The last thread in 2010 is the most confusing at first considering it also shows another kidnapping except from the side of the captive’s family. Doroteo’s sister is an au pair for the family and there is a lawyer, a mistress and former business ties to read into as implications and possible motives. Consider that the sister is trying to reach Doroteo with no luck and it's bound to throw your bearings off kilter at first. This segment is more subdued in terms of both stakes and stylings, but there is a beautiful slow motion sequence that defines the first ripple of drama inflicted on this family. The major cinematic technique here is shooting in extreme close-ups and using glass, mirrors, and even coffee as a reflective medium of the subjects. And it hearkens back to Tony Scott's Man on Fire both in visuals and subject matter but you can also witness some of Michael Mann's The Insider in wideshots that are obstructed by objects closer to the camera than the actors.

The film laces athletic achievement with progressive strides for a nation burdened with a prevailing defeatist attitude among its citizenry that no matter the diversity of excellence and noble exploits, in Mexico there is no escaping mediocrity nor its maladies. Let's face it. Hugo Sanchez, Rafael Marquez, Dolores del Río, Guillermo del Toro, Alfonso Cuarón, Alejandro Gonzalez Iñarritu, Gael Garcia Bernal, and Salma Hayek all have one thing in common. In order to break the glass ceiling of your own field, you must get out of Mexico first. Unless you run with El Chapo. This isn't a knock on Mexico but knowing a few Mexicans it is telling that the film echoes the prevailing sentiment that it is a fruitless endeavor to root for a Mexican team that will in any event inevitably get eliminated under frustrating circumstances. The perennial tease in a first round qualification being a guaranteed conclusion with anything afterwards as a nail biter.

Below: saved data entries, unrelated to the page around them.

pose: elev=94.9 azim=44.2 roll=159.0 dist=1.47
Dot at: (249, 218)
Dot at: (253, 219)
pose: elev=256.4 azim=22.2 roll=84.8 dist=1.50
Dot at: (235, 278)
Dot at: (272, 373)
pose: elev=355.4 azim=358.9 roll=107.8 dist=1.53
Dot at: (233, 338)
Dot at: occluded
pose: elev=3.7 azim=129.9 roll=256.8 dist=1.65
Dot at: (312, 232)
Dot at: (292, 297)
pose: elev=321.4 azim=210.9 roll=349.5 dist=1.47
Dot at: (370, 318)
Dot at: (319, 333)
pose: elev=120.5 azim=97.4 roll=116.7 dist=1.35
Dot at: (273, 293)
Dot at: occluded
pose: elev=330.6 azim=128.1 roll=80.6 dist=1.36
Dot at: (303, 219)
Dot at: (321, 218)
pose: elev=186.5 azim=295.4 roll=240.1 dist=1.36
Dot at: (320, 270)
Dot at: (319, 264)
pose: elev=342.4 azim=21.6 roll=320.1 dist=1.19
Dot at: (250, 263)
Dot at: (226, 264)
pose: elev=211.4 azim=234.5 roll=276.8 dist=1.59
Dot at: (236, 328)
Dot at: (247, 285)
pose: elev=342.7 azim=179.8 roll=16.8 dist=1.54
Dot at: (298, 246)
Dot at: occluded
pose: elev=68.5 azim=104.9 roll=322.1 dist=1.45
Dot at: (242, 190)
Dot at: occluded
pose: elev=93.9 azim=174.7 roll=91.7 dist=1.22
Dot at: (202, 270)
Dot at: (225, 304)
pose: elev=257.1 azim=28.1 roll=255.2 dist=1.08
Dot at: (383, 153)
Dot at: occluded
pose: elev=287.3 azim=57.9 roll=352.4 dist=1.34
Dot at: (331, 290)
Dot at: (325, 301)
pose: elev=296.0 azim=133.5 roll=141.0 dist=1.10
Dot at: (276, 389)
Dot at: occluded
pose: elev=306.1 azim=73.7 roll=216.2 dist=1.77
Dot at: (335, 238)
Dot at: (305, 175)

From a glance the film suffers not so much from poor execution than a weak narrative particularly in the final third. There goes my credibility one football reference at a go. The first hour brings stellar camera work with one ambitious sequence from 2002 where the camera starts with a gunfight at street level, ascends via crane into the window of a second-floor apartment, and out another before rejoining the shootout on another street. So there is even some Noé. Another scene during a raid on a drug warehouse fronting as a butcher shop is filmed from the point of view of a scope on a gun. Truly impactful moments regrettably all crammed in a slow first hour that is by no means a tedious slog, yes, but there may be a method to the madness.

This is an unintentional reflection of the sparse second half schedule of a World Cup when half the teams are eliminated and there are longer breaks between games and when contestants play it safe. Maybe the film is being meta in ascribing a visual style and appropriate tones to each corresponding year making the trio of narratives distinct within the film. A film within a film. There is legitimacy to revisionist consideration and Days of Grace is perhaps better than my immediate reception. For example at one point a door bell rings in 2006 but is answered in 2002. A crackdown on the same hideout taking place at different times drives the suspense to obscene levels. Bits of the film will remind you of City of God with a stunning 360 time lapse of a room between two segments and Traffic's use of sun-baked yellows in one segment. And finally, a finger in 2006 is severed while another is delivered in 2010. And so on. And the film is rich with character stocks that may or may not congeal into symbols of Mexican history, social and economic issues and cultural phenomenon. What I’d first felt was an uneven balance or structure could also eventually prove a catalog of shooting techniques, cinematic tastes and trends according to the year shown even if those don't signify the time those techniques were introduced. But foremost Days of Grace is an uncanny sports film without typifying itself in the expected tropes of the genre. For that it is an unwitting success.